Dynamic analysis, on the other hand, involves executing or “detonating” suspicious programs within a virtual sandbox environment and closely monitoring their behavior. This method allows security analysts to safely analyze potentially harmful malware without putting the target system at risk. This method is also crucial in uncovering novel threats that the security community has not yet identified. These novel threats which don’t match previously recognized malware signatures are referred to as a zero-day (or zero-hour) threats and are impossible for the more traditional, simple static analysis method to detect.
A dynamic analysis method begins after suspicious files are flagged and sequestered within a sandbox environment. At this point, they are executed (or “detonated”), and the dynamic analysis begins its behavior-based approach, observing and logging the program’s actions from outside the sandbox environment.

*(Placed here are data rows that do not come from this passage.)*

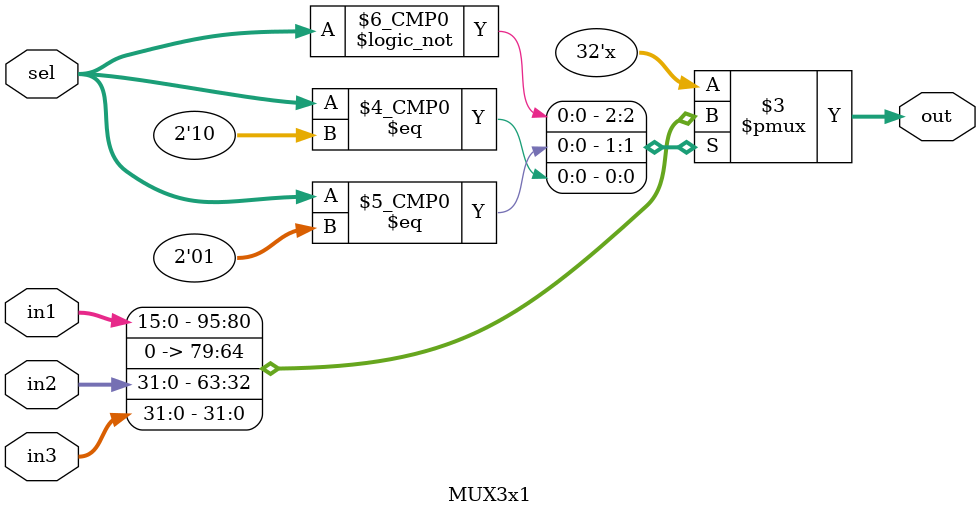
<source format=v>
module MUX3x1 (in1,in2,in3,sel,out);

	input [15:0] in1;
	input [31:0] in2,in3;
	input [1:0] sel;
	output reg [31:0] out;

	always@(*)begin
		case (sel)
			2'b00: out = {in1,16'b0};
			2'b01: out = in2;
			2'b10: out = in3;
			default: out = 32'bx;
		endcase
	end

endmodule
</source>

The dynamic analysis tracks the program’s behavior looking for any signs of potentially malicious intent. This process may include analysis of any changes it makes within the registry, any writes it makes to memory, and any calls it makes to servers using APIs. Supplementary network analysis can also uncover useful data concerning the type and quantity of data the suspicious program leaks, and potentially, the specifics of its remote command and control structure.
While employing a dynamic analysis approach generally results in a higher detection rate than simple static analysis, increasingly sophisticated malware authors have developed malware that is purpose-built to defeat dynamic analysis methods.
These more advanced malware include context-aware malware that can delay its attacks, malware that can detect sandbox artifacts and hide its true functionality, and malware that exploits innate weakness in the sandbox environment.